We should notice here that we have a slight problem, our CLS token has been replaced by a MASK token - we don't want to do this, nor do we want to replace any other special tokens. In this case, we have only two special tokens, CLS and SEP at the beginning and end of our sequence respectively. So the solution here is easy, we add another condition when creating our Boolean mask tensor mask_arr. This condition should check the original inputs.input_ids, where a value is not equal to 101 or 102 (CLS and SEP respectively) then we set True:

In [21]:
# reinitialize inputs.input_ids first (to remove mask)
inputs = tokenizer(text, return_tensors='pt')
# and copy to labels tensor
inputs['labels'] = inputs.input_ids.detach().clone()
# now test the new conditional logic
(inputs.input_ids != 101) * (inputs.input_ids != 102)

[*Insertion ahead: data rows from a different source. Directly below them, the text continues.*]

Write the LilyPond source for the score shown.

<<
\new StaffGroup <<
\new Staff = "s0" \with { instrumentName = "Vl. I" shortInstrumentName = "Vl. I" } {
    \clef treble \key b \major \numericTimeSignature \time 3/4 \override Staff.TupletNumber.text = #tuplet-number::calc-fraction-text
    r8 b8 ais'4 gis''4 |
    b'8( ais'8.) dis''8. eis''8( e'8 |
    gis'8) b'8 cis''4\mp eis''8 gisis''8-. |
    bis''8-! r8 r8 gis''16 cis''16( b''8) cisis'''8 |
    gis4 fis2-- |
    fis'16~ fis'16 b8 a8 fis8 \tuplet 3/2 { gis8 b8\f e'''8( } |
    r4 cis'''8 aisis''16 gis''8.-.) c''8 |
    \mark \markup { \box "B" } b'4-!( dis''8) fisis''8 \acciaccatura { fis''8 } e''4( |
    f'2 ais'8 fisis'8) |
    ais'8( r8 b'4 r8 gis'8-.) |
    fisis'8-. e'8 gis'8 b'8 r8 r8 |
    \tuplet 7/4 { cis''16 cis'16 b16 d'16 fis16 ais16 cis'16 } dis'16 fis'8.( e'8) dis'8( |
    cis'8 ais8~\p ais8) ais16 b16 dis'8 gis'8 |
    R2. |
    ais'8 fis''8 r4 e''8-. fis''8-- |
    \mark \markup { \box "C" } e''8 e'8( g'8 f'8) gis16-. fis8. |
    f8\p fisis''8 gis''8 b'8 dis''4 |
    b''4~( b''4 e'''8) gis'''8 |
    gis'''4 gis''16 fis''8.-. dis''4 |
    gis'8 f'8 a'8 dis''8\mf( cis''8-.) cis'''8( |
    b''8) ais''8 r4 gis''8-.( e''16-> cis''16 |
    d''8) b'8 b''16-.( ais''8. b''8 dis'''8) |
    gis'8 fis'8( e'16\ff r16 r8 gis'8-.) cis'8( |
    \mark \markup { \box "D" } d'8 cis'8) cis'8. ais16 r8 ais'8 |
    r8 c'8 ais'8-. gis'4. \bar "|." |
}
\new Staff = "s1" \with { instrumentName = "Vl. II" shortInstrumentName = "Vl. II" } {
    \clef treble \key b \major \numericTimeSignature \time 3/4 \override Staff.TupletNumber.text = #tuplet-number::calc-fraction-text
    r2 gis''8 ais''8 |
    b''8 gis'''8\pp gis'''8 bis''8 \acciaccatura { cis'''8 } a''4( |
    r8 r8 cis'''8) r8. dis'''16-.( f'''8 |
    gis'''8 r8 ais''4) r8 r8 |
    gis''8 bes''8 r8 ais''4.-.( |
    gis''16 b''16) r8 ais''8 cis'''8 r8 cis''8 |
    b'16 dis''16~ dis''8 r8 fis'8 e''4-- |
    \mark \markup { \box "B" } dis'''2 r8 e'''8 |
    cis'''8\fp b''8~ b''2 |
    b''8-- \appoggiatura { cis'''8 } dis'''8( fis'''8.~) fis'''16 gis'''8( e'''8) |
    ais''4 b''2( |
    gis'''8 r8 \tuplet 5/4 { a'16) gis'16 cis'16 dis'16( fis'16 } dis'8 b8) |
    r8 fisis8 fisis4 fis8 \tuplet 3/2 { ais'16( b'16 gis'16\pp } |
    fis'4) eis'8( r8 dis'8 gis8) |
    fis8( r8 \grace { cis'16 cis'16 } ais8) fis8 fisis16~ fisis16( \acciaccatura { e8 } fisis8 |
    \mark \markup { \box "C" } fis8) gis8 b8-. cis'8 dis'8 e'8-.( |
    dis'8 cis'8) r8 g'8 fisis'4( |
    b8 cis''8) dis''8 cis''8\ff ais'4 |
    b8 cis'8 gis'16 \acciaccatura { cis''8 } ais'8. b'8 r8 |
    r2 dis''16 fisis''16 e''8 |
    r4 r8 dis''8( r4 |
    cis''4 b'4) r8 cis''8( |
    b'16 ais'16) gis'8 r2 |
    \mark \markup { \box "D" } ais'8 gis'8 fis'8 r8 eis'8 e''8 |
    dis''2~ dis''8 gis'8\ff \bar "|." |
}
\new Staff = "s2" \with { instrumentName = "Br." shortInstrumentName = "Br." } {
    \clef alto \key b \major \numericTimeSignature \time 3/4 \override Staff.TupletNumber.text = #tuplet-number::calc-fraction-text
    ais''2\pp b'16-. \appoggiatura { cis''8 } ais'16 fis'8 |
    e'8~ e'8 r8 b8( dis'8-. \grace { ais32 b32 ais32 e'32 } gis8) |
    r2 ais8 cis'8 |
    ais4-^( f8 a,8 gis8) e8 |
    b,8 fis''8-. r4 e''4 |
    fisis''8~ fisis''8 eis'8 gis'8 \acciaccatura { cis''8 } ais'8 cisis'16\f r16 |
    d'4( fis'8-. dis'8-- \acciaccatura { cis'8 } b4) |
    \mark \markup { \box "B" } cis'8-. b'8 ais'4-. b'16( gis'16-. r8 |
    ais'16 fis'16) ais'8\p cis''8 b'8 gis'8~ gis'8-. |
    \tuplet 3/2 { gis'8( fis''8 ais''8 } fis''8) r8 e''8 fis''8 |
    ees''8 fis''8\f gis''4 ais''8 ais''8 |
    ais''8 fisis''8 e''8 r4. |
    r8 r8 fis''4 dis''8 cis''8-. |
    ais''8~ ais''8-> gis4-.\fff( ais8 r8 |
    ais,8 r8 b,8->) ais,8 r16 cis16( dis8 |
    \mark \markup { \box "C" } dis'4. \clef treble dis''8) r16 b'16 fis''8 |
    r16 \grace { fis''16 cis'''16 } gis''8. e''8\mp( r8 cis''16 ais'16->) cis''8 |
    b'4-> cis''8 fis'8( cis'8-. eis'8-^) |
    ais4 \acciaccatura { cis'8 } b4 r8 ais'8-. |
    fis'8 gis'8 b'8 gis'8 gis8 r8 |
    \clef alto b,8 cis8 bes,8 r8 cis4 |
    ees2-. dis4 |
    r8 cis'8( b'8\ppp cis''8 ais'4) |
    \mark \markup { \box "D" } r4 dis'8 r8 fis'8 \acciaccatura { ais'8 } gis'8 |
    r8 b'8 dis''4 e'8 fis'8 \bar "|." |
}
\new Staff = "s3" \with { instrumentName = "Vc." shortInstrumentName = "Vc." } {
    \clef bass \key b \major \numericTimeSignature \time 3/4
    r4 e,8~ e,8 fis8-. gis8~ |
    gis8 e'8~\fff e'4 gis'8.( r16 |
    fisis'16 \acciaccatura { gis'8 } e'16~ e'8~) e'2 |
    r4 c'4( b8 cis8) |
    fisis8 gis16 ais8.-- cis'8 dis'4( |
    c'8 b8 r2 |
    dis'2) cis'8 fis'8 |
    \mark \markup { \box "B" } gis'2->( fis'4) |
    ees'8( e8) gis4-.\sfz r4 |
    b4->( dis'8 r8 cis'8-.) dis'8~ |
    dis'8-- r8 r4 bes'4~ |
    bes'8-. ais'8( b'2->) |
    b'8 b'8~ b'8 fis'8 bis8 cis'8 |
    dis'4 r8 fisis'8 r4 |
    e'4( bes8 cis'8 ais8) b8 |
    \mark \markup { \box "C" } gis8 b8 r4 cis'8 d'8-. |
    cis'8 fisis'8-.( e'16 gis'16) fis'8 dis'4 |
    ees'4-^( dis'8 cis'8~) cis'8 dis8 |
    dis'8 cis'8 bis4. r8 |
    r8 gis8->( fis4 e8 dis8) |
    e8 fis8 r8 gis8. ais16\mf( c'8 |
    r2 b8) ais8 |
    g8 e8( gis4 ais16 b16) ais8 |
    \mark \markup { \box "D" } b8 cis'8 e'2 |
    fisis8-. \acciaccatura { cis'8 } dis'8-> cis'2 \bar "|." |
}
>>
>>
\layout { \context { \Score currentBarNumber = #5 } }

tensor([[False,  True,  True,  True,  True,  True,  True,  True,  True,  True,
          True,  True,  True,  True,  True,  True,  True,  True,  True,  True,
          True,  True,  True,  True,  True,  True,  True,  True,  True,  True,
          True,  True,  True,  True,  True,  True,  True,  True,  True,  True,
          True,  True,  True,  True,  True,  True,  True,  True,  True,  True,
          True,  True,  True,  True,  True,  True,  True,  True,  True,  True,
          True, False]])

And add this logic to our mask_arr:

In [22]:
# where the random array is less than 0.15, we set true, these will be our MASK tokens
# BUT - we must also add our new conditions too
mask_arr = (rand < 0.15) * (inputs.input_ids != 101) * (inputs.input_ids != 102)
mask_arr

tensor([[False, False, False, False, False, False, False, False,  True, False,
          True, False, False, False, False, False, False, False, False, False,
          True, False, False, False, False, False, False,  True, False, False,
         False, False,  True, False, False, False,  True, False, False, False,
         False, False, False, False,  True, False, False,  True, False, False,
         False, False, False, False, False, False,  True, False,  True, False,
         False, False]])

In [23]:
inputs.input_ids

tensor([[  101,  2044,  8181,  5367,  2180,  1996,  2281,  7313,  4883,  2602,
          2006,  2019,  3424,  1011,  8864,  4132,  1010,  2019,  3988,  2698,
          6658,  2163,  4161,  2037, 22965,  2013,  1996,  2406,  2000,  2433,
          1996, 18179,  1012,  2162,  3631,  2041,  1999,  2258,  6863,  2043,
         22965,  2923,  2749,  4457,  3481,  7680,  3334,  1999,  2148,  3792,
          1010,  2074,  2058,  1037,  3204,  2044,  5367,  1005,  1055, 17331,
          1012,   102]])

And run through the same steps again.

In [24]:
selection = torch.flatten((mask_arr[0]).nonzero()).tolist()  # create selection from mask_arr
inputs.input_ids[0, selection] = 103  # apply selection index to inputs.input_ids, adding MASK tokens
inputs

{'input_ids': tensor([[  101,  2044,  8181,  5367,  2180,  1996,  2281,  7313,   103,  2602,
           103,  2019,  3424,  1011,  8864,  4132,  1010,  2019,  3988,  2698,
           103,  2163,  4161,  2037, 22965,  2013,  1996,   103,  2000,  2433,
          1996, 18179,   103,  2162,  3631,  2041,   103,  2258,  6863,  2043,
         22965,  2923,  2749,  4457,   103,  7680,  3334,   103,  2148,  3792,
          1010,  2074,  2058,  1037,  3204,  2044,   103,  1005,   103, 17331,
          1012,   102]]), 'token_type_ids': tensor([[0, 0, 0, 0, 0, 0, 0, 0, 0, 0, 0, 0, 0, 0, 0, 0, 0, 0, 0, 0, 0, 0, 0, 0,
         0, 0, 0, 0, 0, 0, 0, 0, 0, 0, 0, 0, 0, 0, 0, 0, 0, 0, 0, 0, 0, 0, 0, 0,
         0, 0, 0, 0, 0, 0, 0, 0, 0, 0, 0, 0, 0, 0]]), 'attention_mask': tensor([[1, 1, 1, 1, 1, 1, 1, 1, 1, 1, 1, 1, 1, 1, 1, 1, 1, 1, 1, 1, 1, 1, 1, 1,
         1, 1, 1, 1, 1, 1, 1, 1, 1, 1, 1, 1, 1, 1, 1, 1, 1, 1, 1, 1, 1, 1, 1, 1,
         1, 1, 1, 1, 1, 1, 1, 1, 1, 1, 1, 1, 1, 1]]), 'labels': tensor([

Now we're ready. We pass these inputs into our model.

In [25]:
outputs = model(**inputs)

And we'll find that we now have an additional output tensor, the loss tensor.

In [26]:
outputs.keys()

odict_keys(['loss', 'logits'])

In [27]:
outputs.loss

tensor(0.9645, grad_fn=<NllLossBackward0>)

It is this loss that we will be training on.